“ECHO” BY NINCA KHEMCHYAN: ARMENIAN PAVILION IN THE VENICE BIENNALE

For the 60th Venice Biennale, the Republic of Armenia presents Echo, a multi-dimensional multi-media installation project by Paris-based Armenian artist Nina Khemchyan.

“ECHO” BY NINCA KHEMCHYAN: ARMENIAN PAVILION IN THE VENICE BIENNALE

The Armenian Pavilion invites a dialogue with the title of the Venice Biennale 2024, Foreigners Everywhere, featuring Nina Khemchyan, an Armenian female artist living in France. Although based in Europe, her oeuvre is deeply rooted in Armenian medieval heritage, endangered today, transcending geographical and temporal boundaries to address universal themes of identity, memory, and belonging.

 

Eternal Echoes: A Journey Through Sin and Spirit

The project Echo features two major installations—two profound components related to and fulfilling one another: Echo and Seven Deadly Sins.

 

Echo

This central component of the National Pavilion comprises eleven blue ceramic spheres: sculptures in clay. Each of these spheres is adorned with golden incrustations, representing a specific selection of Armenian sharakans, eleven chants of repentance, written by Mesrop Mashtots (4–5th century AD): the inventor of the Armenian alphabet, philosopher, theologian, priest, and poet. Although Nina had been immersed in Mashtots’ work, a unique encounter renewed the artist’s vision: the enigmatic voice of the singer Hasmik Baghdasaryan-Dolukhanyan who had been performing Mashtots’ sharakans, written in the 5th century. This physical installation is supplemented by an a capella performance of the hymns by Hasmik Baghdasaryan-Dolukhanyan: an artistic fusion of physical sculpture and music, blending the tangible and auditory to represent Armenian sacred music in a new and evocative way.

 

Seven Deadly Sins

The Armenian National Pavilion is fulfilled with the project Seven Deadly Sins by Nina Khemchyan: a 50-meter single-piece paper roll artwork. It is divided into seven distinct parts, each representing one of the sins. The choice of black ink on white paper not only provides a stark, graphic quality but also symbolizes the polarity of morality and immorality inherent in the concept of sins. Each episode is rich in symbolism and detailed imagery, crafted with graphic, grotesque visuals that are both captivating and thought-provoking. The seven unique scenes compose a story, animated by a particular rhythm and built around singular naked characters, as we stand naked in front of our sins, says the artist.

 

These two projects, Echo and Seven Deadly Sins, enhance and intensify each other, intertwining the themes of human sinfulness with the quest for spiritual redemption, which is essential and vital. In one case, sins are depicted as visual texts filled with imagery, whereas in the other, literal texts (the sharakans) are transformed into visual codes on the spheres. The whole exhibition turns into intersemiotic concept, where images are translated into texts and vice versa.
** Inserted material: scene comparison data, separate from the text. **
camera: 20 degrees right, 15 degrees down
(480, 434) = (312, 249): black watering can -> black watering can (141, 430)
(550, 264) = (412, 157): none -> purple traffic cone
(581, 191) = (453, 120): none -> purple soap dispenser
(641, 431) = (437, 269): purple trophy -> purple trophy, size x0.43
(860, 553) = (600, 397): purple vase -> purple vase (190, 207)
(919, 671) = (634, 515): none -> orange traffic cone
Nina Khemchyan (b. 1964, Yerevan) is a Paris-based Armenian artist. A graduate from the department of Industrial Design at the Yerevan State Institute of Theatre and Fine Arts, Nina has actively been working and presenting her works at varied galleries in Armenia since the early 1990s. Moving to France, she continued her education at the National School of Applied Arts and Crafts in Paris in 1996-1998. For more than 30 years Nina has worked as a sculptor and graphic artist.